A diferença deste filme em relação ao demais é o seu enfoque nas histórias pessoais, ao invés dos bastidores políticos. A diretora Emília Silveira conversou com vinte membros do grupo de setenta militantes que foram expatriados para o Chile após o sequestro do embaixador suíço no Brasil. Ao invés de fornecerem um panorama geral dos embates entre os militares e os jovens revolucionários, eles se concentram em lembranças pessoais: o primeiro amor durante a ditadura, o dia em que precisaram fazer uma viagem disfarçados, o suicídio de uma amiga, a dificuldade de falsificar passaportes em casa.
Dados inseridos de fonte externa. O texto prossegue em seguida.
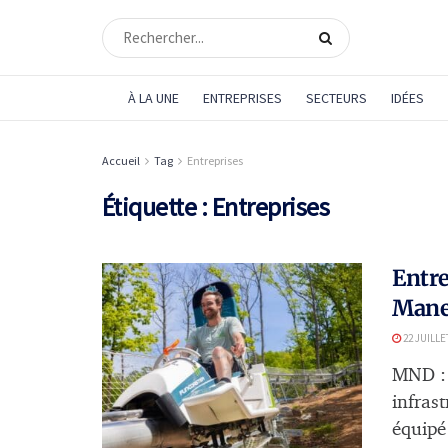
À LA UNE
ENTREPRISES
SECTEURS
IDÉES
Accueil
Tag
Entreprises
Étiquette :
Entreprises
Entre
Mane,
22 JUILLE
MND : 
infras
équipé 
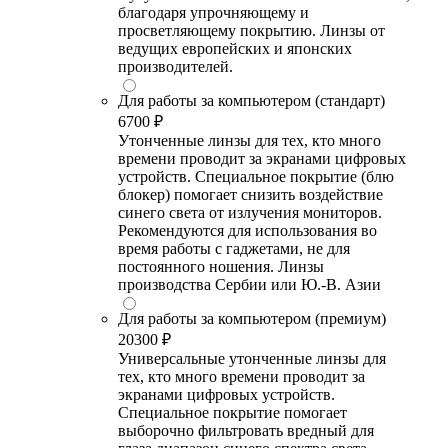
благодаря упрочняющему и
просветляющему покрытию. Линзы от
ведущих европейских и японских
производителей.
Для работы за компьютером (стандарт)
6700 ₽
Утонченные линзы для тех, кто много
времени проводит за экранами цифровых
устройств. Специальное покрытие (блю
блокер) помогает снизить воздействие
синего света от излучения мониторов.
Рекомендуются для использования во
время работы с гаджетами, не для
постоянного ношения. Линзы
производства Сербии или Ю.-В. Азии
Для работы за компьютером (премиум)
20300 ₽
Универсальные утонченные линзы для
тех, кто много времени проводит за
экранами цифровых устройств.
Специальное покрытие помогает
выборочно фильтровать вредный для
Todos estes episódios são cheios de significado, por associar ao domínio privado uma esfera tradicionalmente pública.
A vantagem desta iniciativa é poder chegar mais perto dos personagens, e perceber nas entrelinhas a distância que estes militantes tomaram em relação às suas atitudes quando jovens. É um prazer observar este grupo culto e desenvolto discorrer tão bem sobre as suas motivações, ao mesmo tempo em que refletem sobre a (im)possibilidade da luta armada nos dias de hoje. Neste sentido, Setenta é menos um filme histórico do que uma obra política – embora não partidária. A diretora descreveu seu trabalho como “não ideológico”, um termo contestável, mas significativo da intenção de permanecer perto das individualidades, e não do discurso coletivo. Neste sentido, a obra se aproxima da estrutura do diário, do álbum de retratos.
O problema de Setenta é seu formato. O documentário segue à risca o modelo mais limitado do gênero, alternando depoimentos e imagens de arquivo, nada mais. Não existe uma reflexão muito profunda sobre a linguagem cinematográfica, e mesmo os aspectos técnicos deixam a desejar quando se percebe que a iluminação entre as entrevistas é bastante desigual. O cinema, quando pretende ser uma arma de conscientização, não pode valer apenas pelo seu conteúdo, ele precisa se associar a um uso específico da linguagem. Mas Setenta põe o discurso em primeiro lugar, deixando seu valor como obra de arte em segundo plano.
Rumo ao final, o conjunto muito interessante de discussões envereda pelo sentimentalismo, quando alguns entrevistados falam dos familiares distantes e falecidos. É uma conclusão pouco empolgante a uma obra que, de maneira geral, consegue representar de maneira eficiente o peso que a ditadura teve dentro da casa das pessoas, em seu dia a dia, em suas famílias e em suas histórias de amor.